Until now, it hasn’t been clear what Chase’s plans are for its Pay product. It hasn’t published any user numbers and it’s not obvious why customers should use it instead of Apple Pay, Samsung Pay, or the mobile app of one of its quick service restaurants partners that probably offers them some kind of rewards or loyalty incentive. Chase seems aware of this; it sponsored a research report conducted by Forrester Consulting that says for mobile payments to take off, retailers need to offer value beyond the actual payment at the point of sale that will bring more convenience to the customer or make them feel they’re getting something out of it.
Nakano said the Chase Center experience for Chase customers could borrow from that of an airline in the sense that people entering the arena will be able to upgrade their experiences upon checking in — upgrading their seats at a show or a game, offering a chance to visit the players after the game, getting to arrive through a special Chase entrance, being hosted in a VIP-like room, pushing more discounts on more things.
“You’ve checked in, you’ve been there, you’ve been spending money, so we’ll know you are a fan because of your presence in the building,” Nakano said. “You might get there and not realize you want something until these offers pop up. It makes it feel like we know you better. I think people expect that now — partners being more additive and not getting in the way of the experience.”

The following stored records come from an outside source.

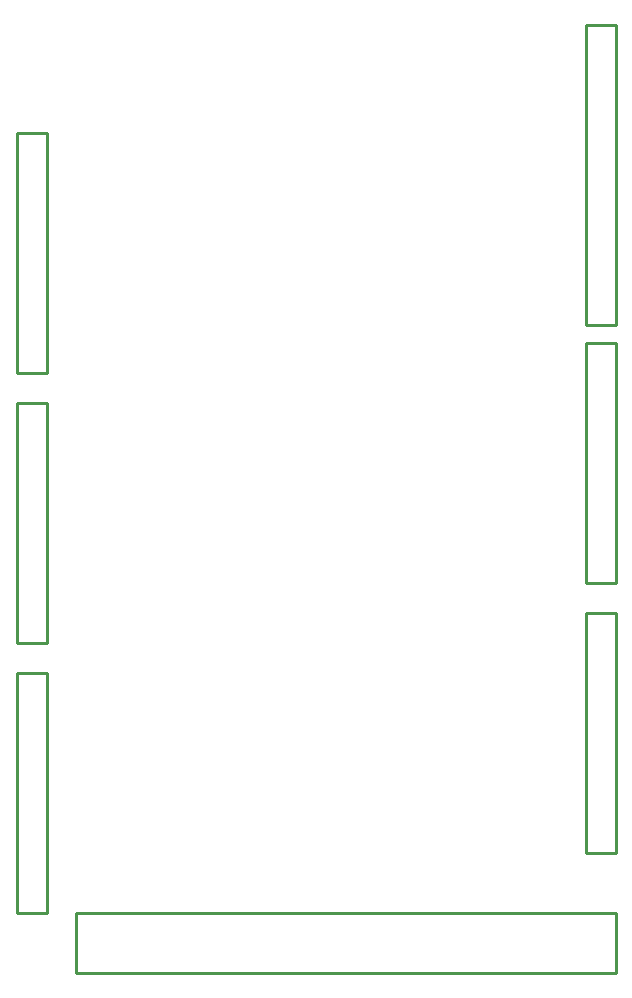
<source format=gbo>
G04 DipTrace 3.0.0.1*
G04 arduino-shield_lay.GBO*
%MOIN*%
G04 #@! TF.FileFunction,Legend,Bot*
G04 #@! TF.Part,Single*
%ADD10C,0.009843*%
%FSLAX26Y26*%
G04*
G70*
G90*
G75*
G01*
G04 BotSilk*
%LPD*%
X1106518Y2525420D2*
D10*
X1206520D1*
Y1725493D1*
X1106518D1*
Y2525420D1*
Y1625341D2*
X1206520D1*
Y825414D1*
X1106518D1*
Y1625341D1*
X3105143Y1025359D2*
X3005142D1*
Y1825286D1*
X3105143D1*
Y1025359D1*
X3105142Y625260D2*
X1305142D1*
Y825260D1*
X3105142D1*
Y625260D1*
X1106508Y3425513D2*
X1206509D1*
Y2625586D1*
X1106508D1*
Y3425513D1*
X3105143Y2785200D2*
X3005142D1*
Y3785241D1*
X3105143D1*
Y2785200D1*
Y1925412D2*
X3005142D1*
Y2725339D1*
X3105143D1*
Y1925412D1*
M02*

</source>
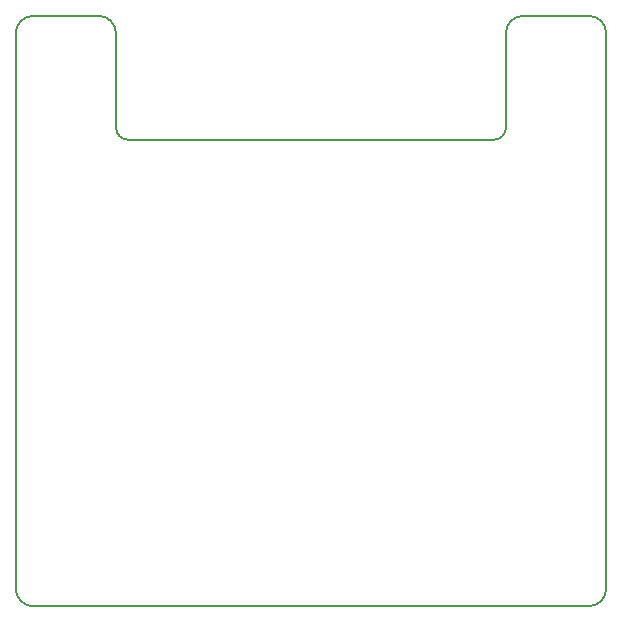
<source format=gm1>
%TF.GenerationSoftware,KiCad,Pcbnew,5.1.10-88a1d61d58~88~ubuntu20.04.1*%
%TF.CreationDate,2021-05-11T00:45:08+02:00*%
%TF.ProjectId,mfx-link2,6d66782d-6c69-46e6-9b32-2e6b69636164,rev?*%
%TF.SameCoordinates,Original*%
%TF.FileFunction,Profile,NP*%
%FSLAX46Y46*%
G04 Gerber Fmt 4.6, Leading zero omitted, Abs format (unit mm)*
G04 Created by KiCad (PCBNEW 5.1.10-88a1d61d58~88~ubuntu20.04.1) date 2021-05-11 00:45:08*
%MOMM*%
%LPD*%
G01*
G04 APERTURE LIST*
%TA.AperFunction,Profile*%
%ADD10C,0.150000*%
%TD*%
G04 APERTURE END LIST*
D10*
X161950000Y-95350000D02*
X161950000Y-103350000D01*
X168950000Y-93850000D02*
X163450000Y-93850000D01*
X127450000Y-93850000D02*
X121950000Y-93850000D01*
X128950000Y-103350000D02*
X128950000Y-95350000D01*
X160950000Y-104350000D02*
X129950000Y-104350000D01*
X160950000Y-104350000D02*
G75*
G03*
X161950000Y-103350000I0J1000000D01*
G01*
X128950000Y-103350000D02*
G75*
G03*
X129950000Y-104350000I1000000J0D01*
G01*
X128950000Y-95350000D02*
G75*
G03*
X127450000Y-93850000I-1500000J0D01*
G01*
X163450000Y-93850000D02*
G75*
G03*
X161950000Y-95350000I0J-1500000D01*
G01*
X120450000Y-95350000D02*
X120450000Y-142350000D01*
X170450000Y-142350000D02*
X170450000Y-95350000D01*
X120450000Y-142350000D02*
G75*
G03*
X121950000Y-143850000I1500000J0D01*
G01*
X168950000Y-143850000D02*
G75*
G03*
X170450000Y-142350000I0J1500000D01*
G01*
X121950000Y-93850000D02*
G75*
G03*
X120450000Y-95350000I0J-1500000D01*
G01*
X170450000Y-95350000D02*
G75*
G03*
X168950000Y-93850000I-1500000J0D01*
G01*
X168950000Y-143850000D02*
X121950000Y-143850000D01*
M02*

</source>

Citibank has staked its brand on that, making music and entertainment access through its longstanding partnership with LiveNation and sponsorship of the Global Citizen music festival part of its strategy. Chief marketing officer Jennifer Breithaupt has said that music is “part of Citi’s DNA” and that having these initiatives as part of its brand has forced bank marketers “be on the front lines with consumers” as customer banking relationships are deepened more and more in digital channels than physical branches.
A year ago it might have seemed like an ambitious marketing pursuit to get everyday people to think of banks as go-to resources for shows, sports events or even restaurant reservations. But the evolution of digital and mobile channels allows big old financial institutions like Chase to compete in that space if they want to.
“Digital and mobile has allowed us to be more timely,” Nakano said. “Part of the reason we do this is it’s something else to connect with our customers on rather than just product.”
To celebrate the their new deal, Chase and the Warriors are sending a giant golden basketball around to different spots in the Bay Area beginning this week for fans to take pictures, meet some players and cheerleaders and participate in small giveaways (think T-shirts and tickets). The “Golden Ball” will travel around until the first game of season, when they’ll celebrate last year’s championship. It’s all part of the build-up to the opening of Chase Center.
“Part of our philosophy is that we’re part of the community and were part of the team before Chase Center opened,” Nakano said. “We are present in the Bay Area we’re just showing that more.”
As much fanfare as there is around the Warriors, however, Nakano maintained that the real value for Chase comes from the nightly engagement with a community of passionate, loyal sports fans at a venue that hosts 200 events a year. When asked how Chase measures the return on investment of a sponsorship like that of the Warriors, he said the analytics team has created a “score card” to identify the value of an engaged customer — a collection of all of a customer’s touch points with the bank, from charge volume on tickets to concessions.
It also accounts for “brand lift” and community effect. There’s a community component to each of the bank’s sponsorships, he said.
“Sports and entertainment gives us an opportunity to engage customers with something they’re very passionate about,” Nakano said. “We use that passion as the core of everything we do and then we try to look at it as a fan.”